PROBLÈME POSÉ | Restituez à l'identique le passage de l'extrait sur l'évangile social qui commence par « Il faut se souvenir » et se termine par « du libéralisme allemand. ».

EXTRAIT À LIRE |

▶

Il faut se souvenir que la doctrine selon lui n’est de toute évidence pas destinée à exprimer la vérité. En tout cas ce n’est pas une nouveauté, mais la reprise de quelque chose qui n’avait pas été suffisamment développée depuis les pères de l’Église. Selon lui, les pionniers dans ce réajustement sont Friedrich Schleiermacher, Richard Rothe et Albrecht Ritschl, trois grands nom du libéralisme allemand.
En sens inverse, je maintiens que le développement doctrinal de l’Église universelle n’est pas la perversion du « simple évangile » du « Jésus historique », mais l’expression légitime et vraie de l’Évangile. Nous n’avons fait que développer ce qui était présent dans la Bible, et pouvons défendre par plus de versets la christologie chalcédonienne que ce que Walter Rauschenbusch cite dans tout son livre.
Partie 2 : Hamartiologie (chs 4-9)
Chapitre 4 : La conscience du péché
Il passe à présent à l’examen des doctrines modifiées par ce moment de l’évangile social. Il part de l’expérience de conviction du péché, ce qui résonne forcément avec un public évangélique, mais est aussi une prise d’accès pour un libéral qui prétend définir sa théologie à partir de l’expérience historique. La religion ou la théologie existent en vue de traiter ce sentiment.
Il part de l’objection classique à son époque : l’évangile social nous entraîne à nous décharger de notre péché individuel sur le collectif, à ceci il répond que l’on a déjà tendance à décharger notre péché sur autre chose. Donc l’évangile social n’est pas un danger nouveau de ce point de vue.
De plus, il dit aussi qu’on aurait pu adresser le même reproche à Ésaïe ou Amos (ils veulent diminuer la gravité du péché en diminuant la valeur des sacrifices ! Cf. p.33). Contre ceci, le mieux est de faire référence à l’expérience historique : les réformés ont abandonné le confessional, mais pourtant ont progressé en piété et vraie religion.

◀

DONNÉES AFFICHÉES |
▶

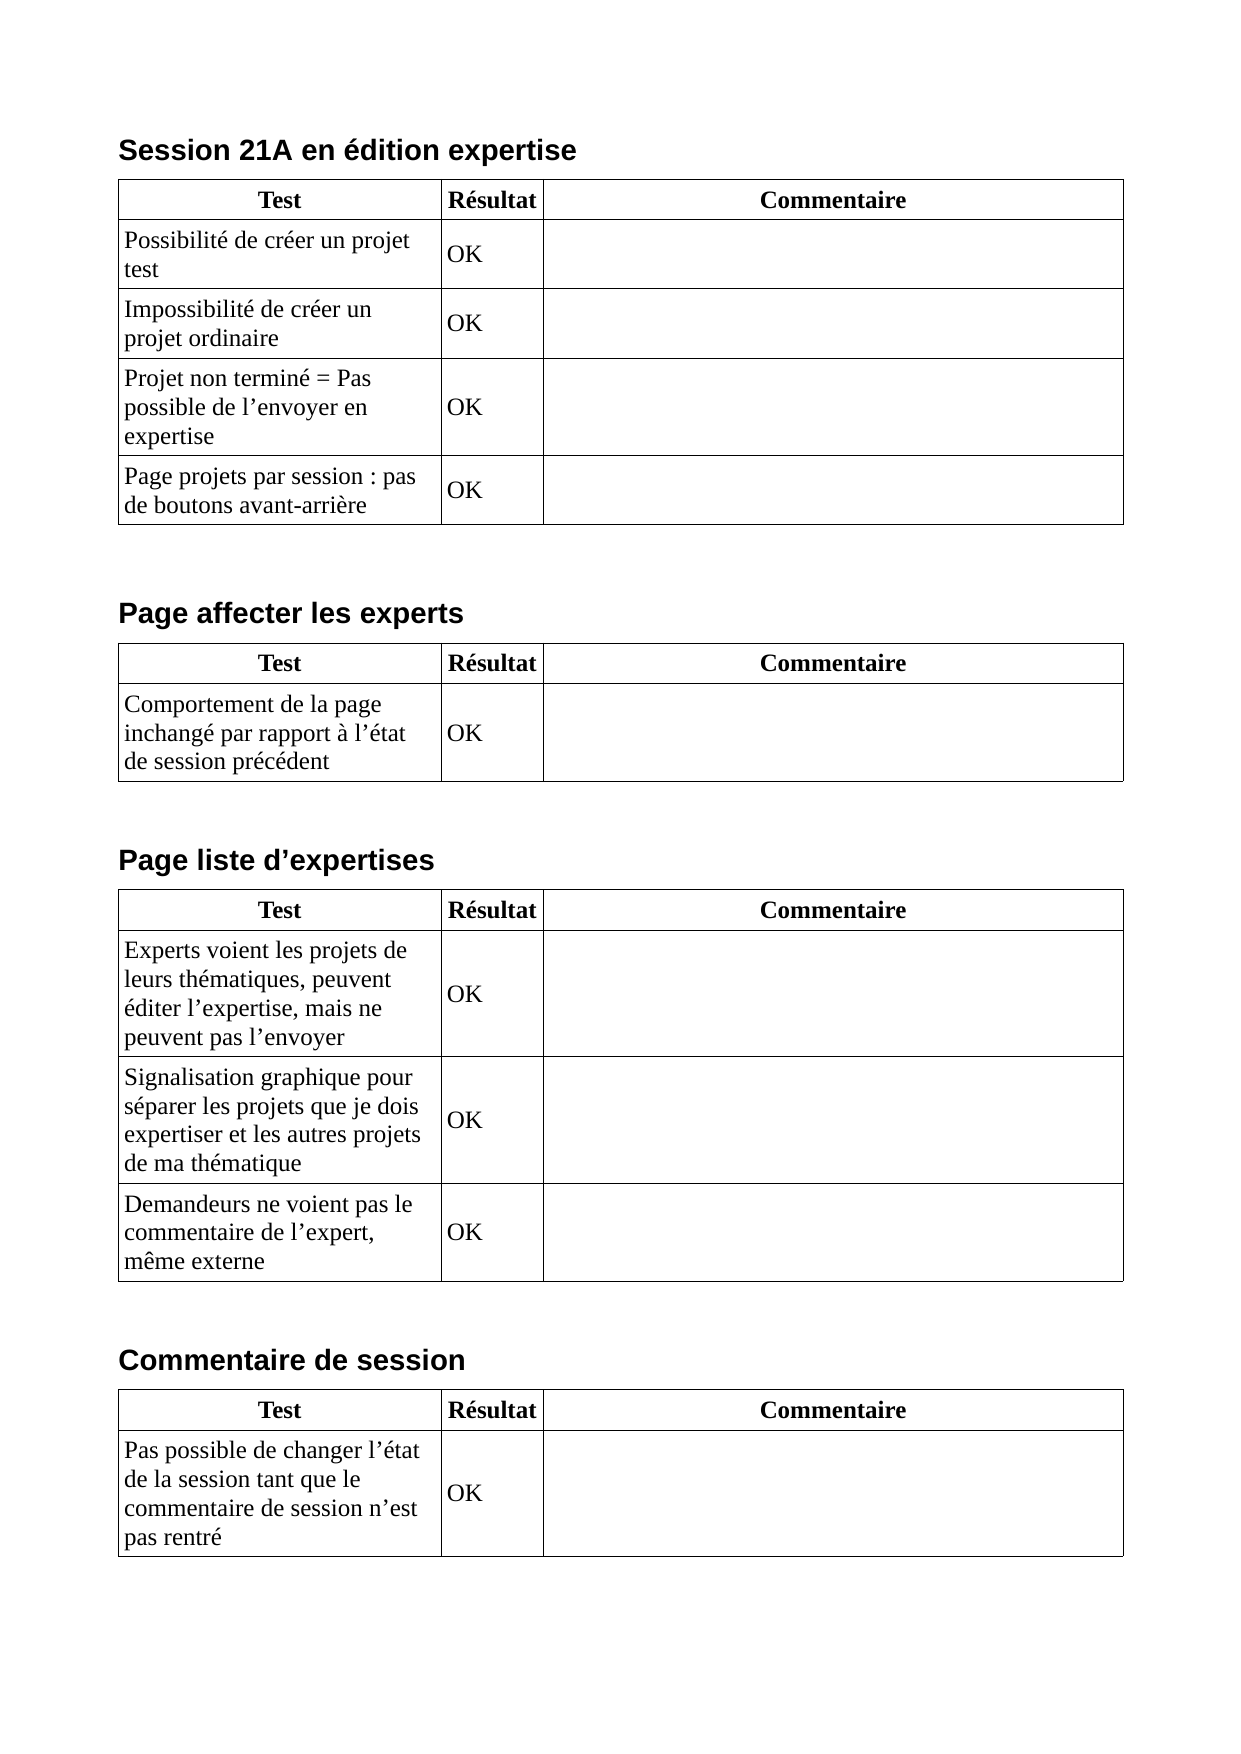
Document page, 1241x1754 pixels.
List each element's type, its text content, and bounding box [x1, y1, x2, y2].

◀

RÉPONSE À L'EXERCICE |
Il faut se souvenir que la doctrine selon lui n’est de toute évidence pas destinée à exprimer la vérité. En tout cas ce n’est pas une nouveauté, mais la reprise de quelque chose qui n’avait pas été suffisamment développée depuis les pères de l’Église. Selon lui, les pionniers dans ce réajustement sont Friedrich Schleiermacher, Richard Rothe et Albrecht Ritschl, trois grands nom du libéralisme allemand.